Thursday, 28th March 2024
To guardian.ng
Search

At least 22 dead in clashes in Yemen’s Taez

By AFP
20 December 2016   |   8:46 am
At least 22 people were killed in clashes between government forces and rebels on the outskirts of the flashpoint city of Taez in southwest Yemen, military sources said Tuesday.
A Yemeni tribesman from the Popular Resistance Committee, supporting forces loyal to Yemen's Saudi-backed President Abedrabbo Mansour Hadi, guard a position in the country's third-city of Taez during clashes with Shiite Huthi rebels,on December 19, 2016. / AFP PHOTO / Ahmad AL-BASHA

A Yemeni tribesman from the Popular Resistance Committee, supporting forces loyal to Yemen’s Saudi-backed President Abedrabbo Mansour Hadi, guard a position in the country’s third-city of Taez during clashes with Shiite Huthi rebels,on December 19, 2016. / AFP PHOTO / Ahmad AL-BASHA

At least 22 people were killed in clashes between government forces and rebels on the outskirts of the flashpoint city of Taez in southwest Yemen, military sources said Tuesday.

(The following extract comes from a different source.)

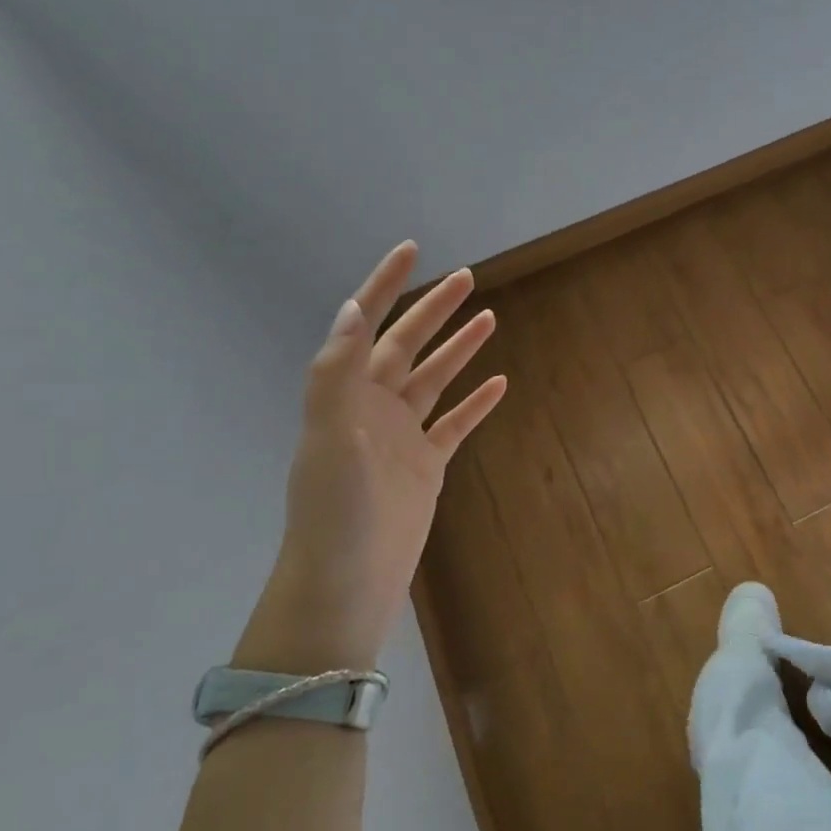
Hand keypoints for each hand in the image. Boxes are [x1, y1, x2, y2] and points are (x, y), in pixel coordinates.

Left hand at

The fighting late Monday north of Taez, held by loyalists but partly surrounded by Shiite Huthis and their rebel allies, left at least 14 rebels and eight soldiers dead, they said.

Residents said relative calm was restored on Tuesday.

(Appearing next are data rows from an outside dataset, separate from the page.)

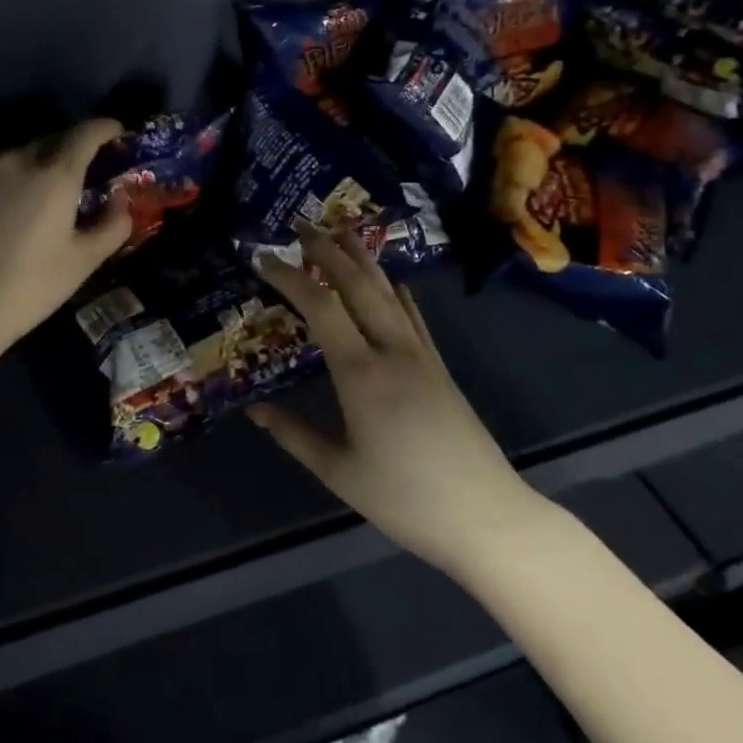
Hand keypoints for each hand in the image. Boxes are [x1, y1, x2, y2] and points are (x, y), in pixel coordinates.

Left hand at [0, 118, 133, 350]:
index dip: (104, 128)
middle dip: (67, 152)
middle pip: (48, 142)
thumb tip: (120, 200)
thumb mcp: (83, 262)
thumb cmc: (28, 287)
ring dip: (28, 171)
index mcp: (55, 175)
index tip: (115, 132)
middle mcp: (15, 161)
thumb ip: (112, 225)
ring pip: (12, 160)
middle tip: (74, 178)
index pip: (85, 133)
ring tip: (28, 203)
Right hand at [251, 230, 548, 578]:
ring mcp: (421, 355)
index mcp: (361, 373)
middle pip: (357, 285)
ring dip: (362, 259)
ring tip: (342, 231)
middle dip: (327, 250)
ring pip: (388, 292)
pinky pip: (414, 316)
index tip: (263, 259)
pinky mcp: (440, 367)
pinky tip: (393, 280)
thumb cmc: (405, 499)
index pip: (320, 307)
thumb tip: (255, 410)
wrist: (487, 516)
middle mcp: (391, 350)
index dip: (290, 278)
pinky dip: (397, 291)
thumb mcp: (339, 472)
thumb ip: (294, 436)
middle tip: (301, 225)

In the north, two loyalist officers were killed in clashes around the Red Sea port town of Midi, the sources said, while a rights activist said a 13-year-old girl died when a shell fired by rebels crashed into her home in the southern province of Dhaleh.

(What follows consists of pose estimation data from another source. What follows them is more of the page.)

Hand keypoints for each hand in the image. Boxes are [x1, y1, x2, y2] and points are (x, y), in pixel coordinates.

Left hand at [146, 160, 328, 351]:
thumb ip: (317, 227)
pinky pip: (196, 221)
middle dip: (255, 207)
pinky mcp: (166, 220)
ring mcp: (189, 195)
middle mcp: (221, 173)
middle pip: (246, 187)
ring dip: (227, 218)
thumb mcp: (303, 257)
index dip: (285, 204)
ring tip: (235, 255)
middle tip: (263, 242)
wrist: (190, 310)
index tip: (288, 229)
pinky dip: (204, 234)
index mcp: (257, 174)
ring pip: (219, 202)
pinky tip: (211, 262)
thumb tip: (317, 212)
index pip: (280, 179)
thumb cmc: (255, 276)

Yemen’s 20-month-old conflict has killed more than 7,000 people and wounded nearly 37,000, the United Nations says.

The Huthis overran the capital Sanaa and other parts of the impoverished country in September 2014, prompting a Saudi-led Arab military coalition to intervene six months later in support of President Abedrabbo Mansour Hadi.